O Tribunal de Justiça do Estado da Bahia (TJBA) manteve a decisão do afastamento de uma vereadora em uma cidade baiana. Após solicitar ao tribunal a suspensão da liminar que a tirou das funções, a edil, que já tinha se recebido um revés, foi derrotada novamente. A decisão foi divulgada no último sábado (16).
Este caso refere-se à situação da presidente da Câmara de Vereadores de Ibirapitanga, cidade localizada no sul do estado.
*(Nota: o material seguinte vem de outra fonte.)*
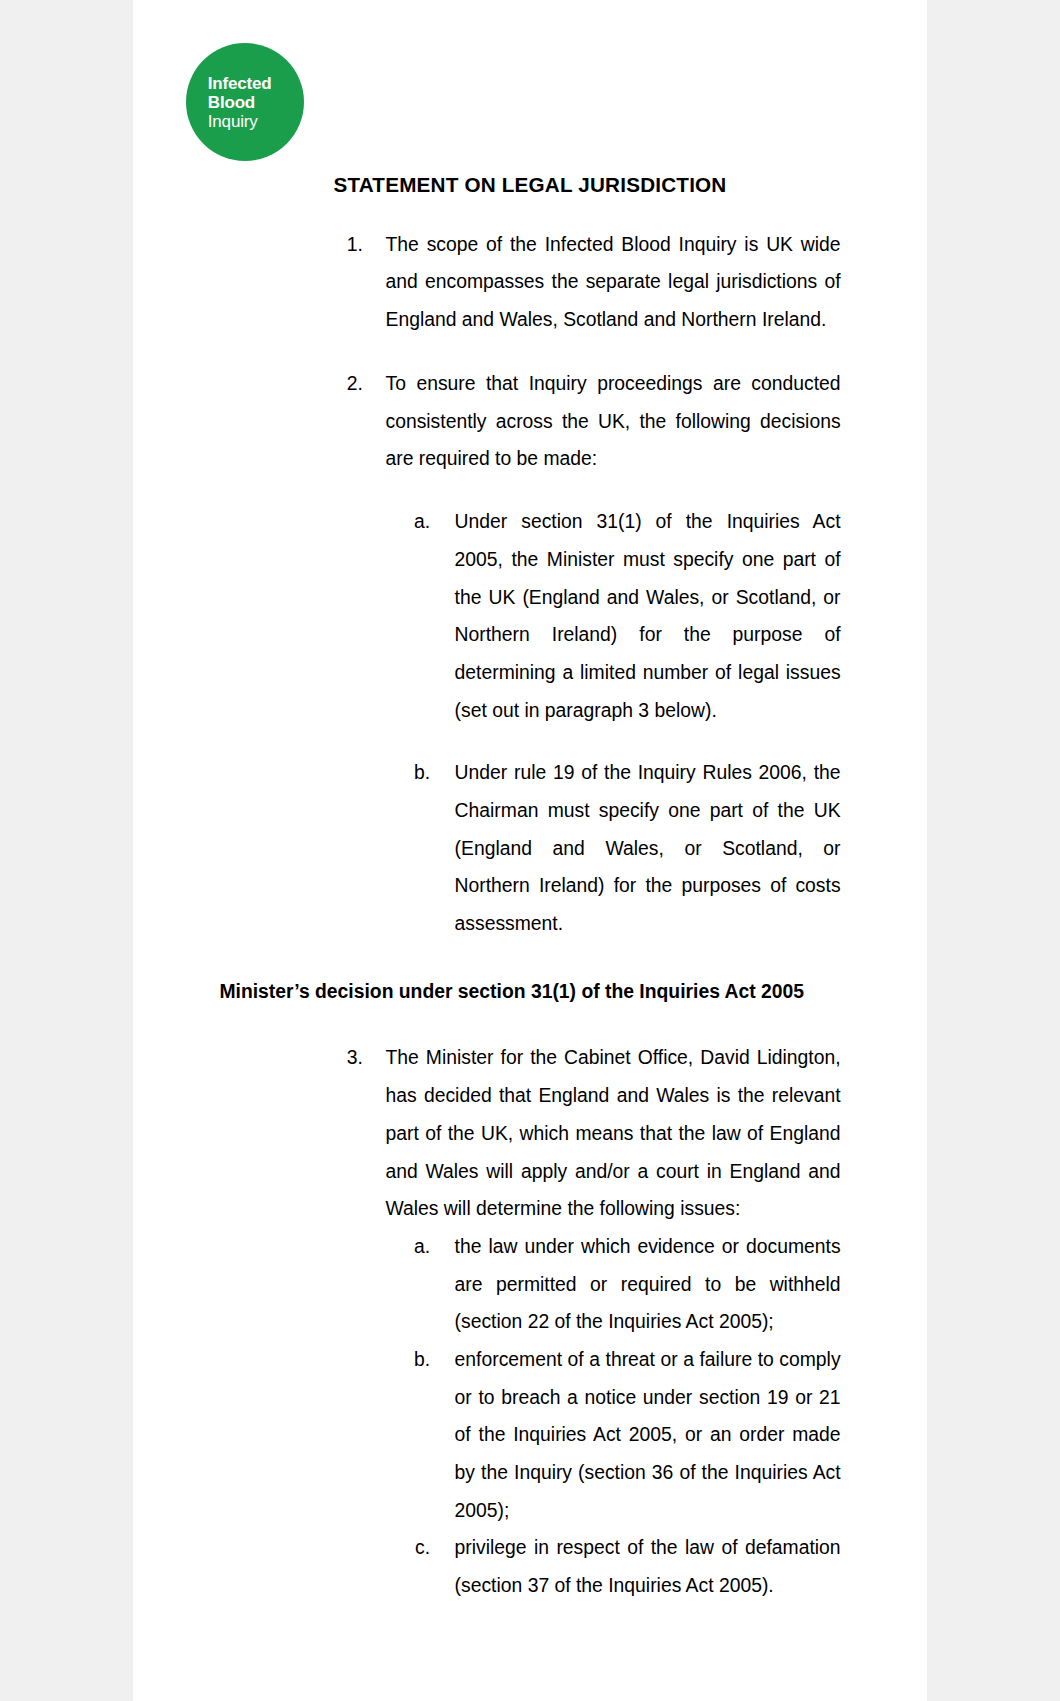Infected Blood Inquiry
STATEMENT ON LEGAL JURISDICTION
The scope of the Infected Blood Inquiry is UK wide and encompasses the separate legal jurisdictions of England and Wales, Scotland and Northern Ireland.
To ensure that Inquiry proceedings are conducted consistently across the UK, the following decisions are required to be made:
Under section 31(1) of the Inquiries Act 2005, the Minister must specify one part of the UK (England and Wales, or Scotland, or Northern Ireland) for the purpose of determining a limited number of legal issues (set out in paragraph 3 below).
Under rule 19 of the Inquiry Rules 2006, the Chairman must specify one part of the UK (England and Wales, or Scotland, or Northern Ireland) for the purposes of costs assessment.
Minister’s decision under section 31(1) of the Inquiries Act 2005
The Minister for the Cabinet Office, David Lidington, has decided that England and Wales is the relevant part of the UK, which means that the law of England and Wales will apply and/or a court in England and Wales will determine the following issues:
the law under which evidence or documents are permitted or required to be withheld (section 22 of the Inquiries Act 2005);
enforcement of a threat or a failure to comply or to breach a notice under section 19 or 21 of the Inquiries Act 2005, or an order made by the Inquiry (section 36 of the Inquiries Act 2005);
privilege in respect of the law of defamation (section 37 of the Inquiries Act 2005).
Marlene Sena Santos (PSD) havia sido afastada, inicialmente, pelo juiz Carlos Eduardo da Silva Camillo, da Comarca de Ubatã. Agora, após recurso para tentar reaver as funções, a vereadora teve o pedido negado pela juíza Andréa Rodrigues de Miranda da Quinta Câmara Cível do TJBA.
Na decisão, a magistrada reconheceu que a volta da parlamentar às funções na Câmara poderia piorar o caso da ilicitude investigada. Isso porque há documentos que comprovam os atos de improbidade de Marlene Santos, conhecida como Marlene de Jalmir. De acordo com André Miranda, sua decisão está baseada nos indícios observados pela decisão original.
A decisão recorrida demonstrou fundamentação idônea e contemporânea, que aponta para indícios de prática de fraude à licitação, contratações irregulares, superfaturamento e enriquecimento ilícito", escreveu a magistrada.
Trecho da decisão do TJBA / Foto: Reprodução
Essa manutenção do afastamento da vereadora também é baseada no fato que o seu substituto, o vereador Everaldo Santana (PRP), estar executando uma auditoria na Casa Legislativa. O intuito do edil é identificar atos que tenham sido prejudiciais aos trabalhos na Câmara Municipal de Ibirapitanga.
Trecho da decisão do TJBA / Foto: Reprodução
Apesar de manter o afastamento por 90 dias, a juíza destacou que esse afastamento não deve afetar na remuneração e a manutenção do cargo da parlamentar. Isso quer dizer que, mesmo afastada, a edil continuará sendo reconhecida como integrante da Casa e seguirá recebendo seus vencimentos mensais normalmente.
Entenda o caso
As investigações recorrem a serviços pagos, mas que não foram executados. Ao todo, esses problemas teriam dado um prejuízo aproximado de R$ 100 mil aos cofres públicos. Além disso, também são investigadas supostas fraudes nas licitações da Câmara para direcionar os vencedores. Esses valores estão atrelados à contratação de uma empresa de publicidade no valor de R$ 55 mil, a um suposto superfaturamento na compra de um carro Spin da marca Chevrolet no valor de R$ 180 mil reais - o veículo tem preço entre R$ 106.670 e R$ 139.470.
Além disso, existe problemas na contratação de serviços de serralharia, que também não foram executados. Neste caso, teriam sido gastos R$ 9 mil reais para a realização da manutenção de um portão. Ainda pesam contra a Marlene de Jalmir as denúncias de superfaturamento em obras de uma reforma que podem superar o valor de R$ 300 mil reais. Considerando todos os gastos investigados, é estimado que os prejuízos aos cofres públicos tenham sido superiores à R$ 500 mil.